Fundamentally that economy is for the advertisers; it’s not for you and me. As the aphorism goes, “If you get something for free, you are not the customer; you’re the product.” All those ads being served up to you are you being sold to someone else. And of course no one wants to see ads on their screens; this is obvious. Ads are a thing that we’re told we need to suffer through in order to enjoy the free web. (If I never click on an ad, am I stealing? What if I click on an ad but never buy the advertised product?)

No wonder, then, that people install ad blockers and tracking-blockers like Peace. Yet Marco seems to worry that he’s taking money out of the hands of innocents. I don’t see the moral concern here: he has a choice between doing the end-users’ bidding and doing the advertisers’ bidding. I thought he knew that he was choosing to do the end-users’ bidding.

What worries me more is that there will always be a temptation to take money with both hands. Search Google News for an article titled “Google, Microsoft and Amazon pay to get around ad blocking tool”, or check out my cached copy. Sure, you can earn money from users paying you, but you can earn even more money if you have the users pay you and you take some money from the advertisers. Sort of like the New York Times: I happily pay them $15 a month, almost as a charitable contribution, because I view them as a social good, yet they still serve me ads. I want the Times‘s loyalty to be entirely directed at me, just as I want Marco and the AdBlock people to be indivisibly on my side. Is that too much to ask?

Depending upon how you look at it, it’s either fortunate or disheartening that we have, broadly, two wildly opposed business models: the Apple model, which is “pay us money and we’ll make something you love”; and the Google model, which is, “pay us nothing and we’ll give you a beautiful product while spamming you and making our money from garbage peddlers.” (Merlin Mann put it better in less than 140 characters.) I understand how the Google model spreads to pay for the web, of course: a new startup wants to build its user base quickly, so it offers its product for free.

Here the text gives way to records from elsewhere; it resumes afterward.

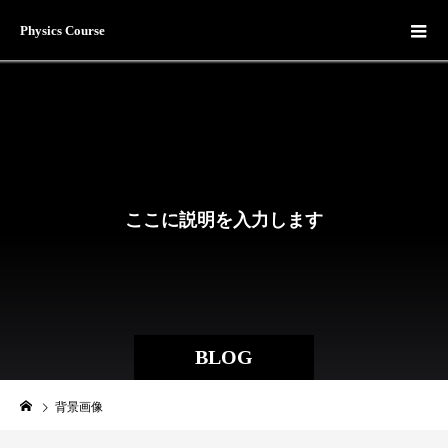
Physics Course
こ
こ
に
説
明
を
入
力
し
ま
す
。
BLOG
背景画像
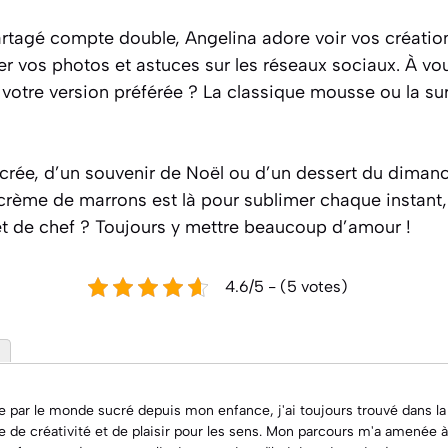
partagé compte double, Angelina adore voir vos créati
er vos photos et astuces sur les réseaux sociaux. À vou
ra votre version préférée ? La classique mousse ou la su
crée, d’un souvenir de Noël ou d’un dessert du dimanc
crème de marrons est là pour sublimer chaque instant,
t de chef ? Toujours y mettre beaucoup d’amour !
4.6/5 - (5 votes)
 par le monde sucré depuis mon enfance, j'ai toujours trouvé dans la
e de créativité et de plaisir pour les sens. Mon parcours m'a amenée 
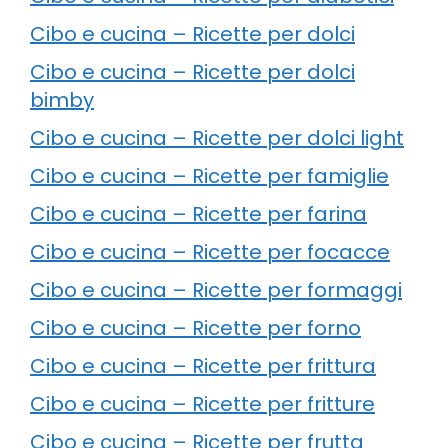
Cibo e cucina – Ricette per dolci
Cibo e cucina – Ricette per dolci
bimby
Cibo e cucina – Ricette per dolci light
Cibo e cucina – Ricette per famiglie
Cibo e cucina – Ricette per farina
Cibo e cucina – Ricette per focacce
Cibo e cucina – Ricette per formaggi
Cibo e cucina – Ricette per forno
Cibo e cucina – Ricette per frittura
Cibo e cucina – Ricette per fritture
Cibo e cucina – Ricette per frutta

Ideally, to my mind, a company that has established itself and gained that user base would then stop the ads and ask its users to pay. It hasn’t happened yet, and it may never happen, and I can see why it wouldn’t happen, but still: a man can dream.

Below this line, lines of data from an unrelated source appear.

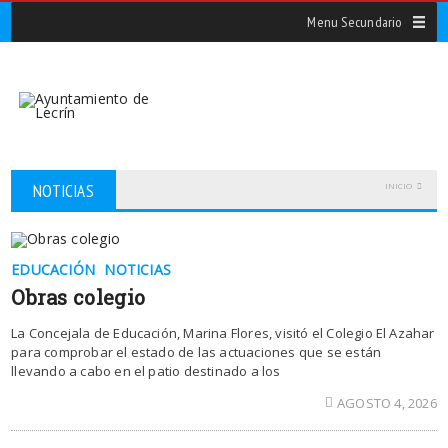
Menu Secundario
NOTICIAS
INICIO
EDUCACIÓN
NOTICIAS
Obras colegio
La Concejala de Educación, Marina Flores, visitó el Colegio El Azahar
para comprobar el estado de las actuaciones que se están
llevando a cabo en el patio destinado a los
AGOSTO 4, 2026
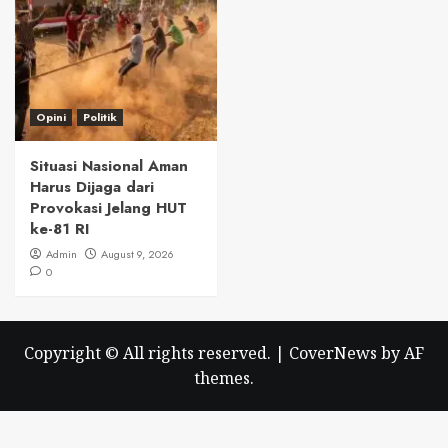
Opini
Politik
Situasi Nasional Aman
Harus Dijaga dari
Provokasi Jelang HUT
ke-81 RI
Admin
August 9, 2026
0
Copyright © All rights reserved.
|
CoverNews
by AF
themes.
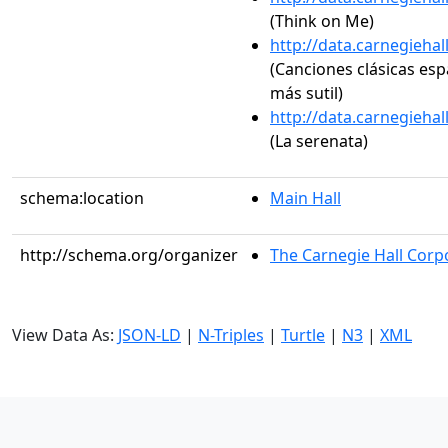
(Think on Me)
http://data.carnegieha
(Canciones clásicas espa
más sutil)
http://data.carnegieha
(La serenata)
schema:location
Main Hall
http://schema.org/organizer
The Carnegie Hall Corp
View Data As:
JSON-LD
|
N-Triples
|
Turtle
|
N3
|
XML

(How much would you be willing to pay for the full suite of Google services? How much is it worth to you, every month, to get Google Search, Google Maps, Gmail, and Google Docs? That’s never a choice you’ll ever have to make, of course: if Google ever put its search engine behind a paywall, you’d make do and switch to Bing; you’d use the inferior-but-I’m-told-improving Apple Maps; you’d use Yahoo Mail, which I guess is a thing that still exists; you’d use whatever the Microsoft cloud office suite is called. But if I measured the actual value that instant search, instant travel-planning, high-quality email, and cloud documents add to my life, it couldn’t possibly be less than $200 a month.)

Sites are now blocking you from using them until you disable your content blockers. I noticed this the other day when I tried to watch the first episode of the new Stephen Colbert late show; I had to disable either AdBlock Plus or Ghostery for that specific site to make it work. This is all turning very silly.

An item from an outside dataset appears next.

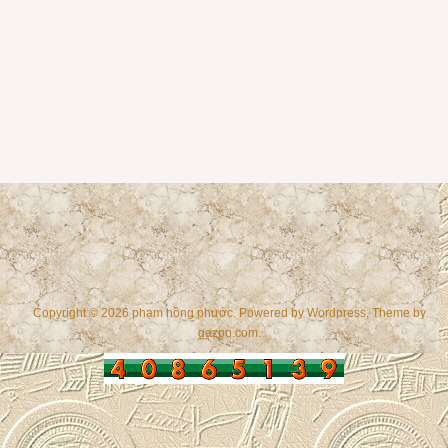
Copyright © 2026 phạm hồng phước. Powered by
Wordpress
, Theme by
gazpo.com
.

Since I know how corrupting the ad-supported business model is, I try my damnedest to pay for things that are important to me. John Oliver’s show is worth at least $15 a month to me, so I happily pay for HBO Now. I pay for the New York Times, and I’d gladly pay for the Boston Globe if the site didn’t do everything in its power to prevent me from giving them money. I listen to a ton of podcasts, and my life would be appreciably worse without This American Life or Radiolab, so I donate $20 a month to the former and $15 a month to WNYC. It’s possible I’m overpaying. But it’s also likely that a lot of people don’t/can’t pay for these things, so I like to think that I’m paying for a few people who can’t afford it.

I wish there weren’t this natural tension between what readers want and how writers make money; I wish that charging people money for consuming goods and services weren’t considered a bold business idea. But for now there is such a tension, and people largely don’t pay. I’m going to continue using ad-blocking software, and I’m going to hope that more software developers realize where their allegiances should lie.